An increase in the release of
excitatory amino acids has consistently been observed in the hippocampus during
seizures, both in humans and animals. However, very little or nothing is known about the extracellular levels of
glutamate and
aspartate during epileptogenesis and in the interictal chronic period of established
epilepsy. The aim of this study was to systematically evaluate the relationship between seizure activity and changes in hippocampal
glutamate and
aspartate extracellular levels under basal and high K(+)-evoked conditions, at various time-points in the natural history of experimental
temporal lobe epilepsy, using in vivo microdialysis. Hippocampal extracellular
glutamate and
aspartate levels were evaluated: 24h after
pilocarpine-induced
status epilepticus (SE); during the latency period preceding spontaneous
seizures; immediately after the first spontaneous seizure; in the chronic (epileptic) period. We found that (i) basal (spontaneous)

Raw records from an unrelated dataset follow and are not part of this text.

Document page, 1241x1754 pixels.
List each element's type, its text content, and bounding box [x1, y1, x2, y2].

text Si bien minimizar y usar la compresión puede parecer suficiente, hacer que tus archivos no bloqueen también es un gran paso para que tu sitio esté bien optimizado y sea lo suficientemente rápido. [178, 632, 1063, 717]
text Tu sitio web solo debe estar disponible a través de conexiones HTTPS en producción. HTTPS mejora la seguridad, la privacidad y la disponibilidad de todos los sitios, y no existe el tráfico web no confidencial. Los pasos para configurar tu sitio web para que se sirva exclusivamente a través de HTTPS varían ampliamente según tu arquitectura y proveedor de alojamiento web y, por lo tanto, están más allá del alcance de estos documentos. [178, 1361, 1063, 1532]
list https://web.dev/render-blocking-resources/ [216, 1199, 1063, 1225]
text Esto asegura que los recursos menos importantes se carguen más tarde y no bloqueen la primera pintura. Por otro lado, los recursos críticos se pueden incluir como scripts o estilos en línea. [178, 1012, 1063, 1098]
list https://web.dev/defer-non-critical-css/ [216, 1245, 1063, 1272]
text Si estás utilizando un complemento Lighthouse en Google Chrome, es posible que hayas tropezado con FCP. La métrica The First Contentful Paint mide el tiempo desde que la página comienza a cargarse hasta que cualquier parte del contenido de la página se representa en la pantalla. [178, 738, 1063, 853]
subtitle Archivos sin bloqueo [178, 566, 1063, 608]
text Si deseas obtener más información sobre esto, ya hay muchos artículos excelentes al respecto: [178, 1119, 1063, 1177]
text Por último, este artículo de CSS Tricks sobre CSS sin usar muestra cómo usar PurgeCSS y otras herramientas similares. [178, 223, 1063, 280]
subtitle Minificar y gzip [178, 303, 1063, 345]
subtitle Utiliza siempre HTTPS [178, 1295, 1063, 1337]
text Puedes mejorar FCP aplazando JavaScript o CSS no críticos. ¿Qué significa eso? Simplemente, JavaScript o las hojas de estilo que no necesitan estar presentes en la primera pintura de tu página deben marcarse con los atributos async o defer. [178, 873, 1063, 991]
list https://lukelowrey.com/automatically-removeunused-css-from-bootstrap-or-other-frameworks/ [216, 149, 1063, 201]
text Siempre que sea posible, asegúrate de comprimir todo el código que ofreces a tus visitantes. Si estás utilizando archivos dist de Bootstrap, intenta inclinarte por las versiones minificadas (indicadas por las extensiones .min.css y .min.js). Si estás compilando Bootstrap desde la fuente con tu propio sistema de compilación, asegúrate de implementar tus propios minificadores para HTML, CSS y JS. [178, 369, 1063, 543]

glutamate outflow is increased in the interictal phases of the chronic period, whereas basal
aspartate outflow remains stable for the entire course of the disease; (ii) high K(+) perfusion increased
glutamate and
aspartate outflow in both control and
pilocarpine-treated animals, and the overflow of
glutamate was clearly increased in the chronic group. Our data suggest that the glutamatergic signaling is preserved and even potentiated in the hippocampus of epileptic rats, and thus may favor the occurrence of spontaneous recurrent
seizures. Together with an impairment of
GABA signaling (Soukupova et al., 2014), these data suggest that a shift toward excitation occurs in the excitation/inhibition balance in the chronic epileptic state.